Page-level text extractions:
BEGIN

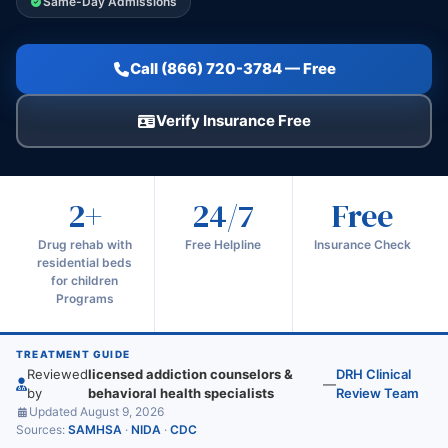
Same-Day Admissions
Call (866) 720-3784 — Free
Verify Insurance Free
2+
24/7
Free
Drug rehab with
Free Helpline
Insurance Check
residential beds
for children
Programs
TREATMENT GUIDE
Reviewed
licensed addiction counselors &
DRH Clinical
—
by
behavioral health specialists
Review Team
Updated August 9, 2026
Sources:
SAMHSA
·
NIDA
·
CDC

END

Task goal: Give the count of lines in the data above that hold the string "Insurance", with no additional words.

Solved problem: 2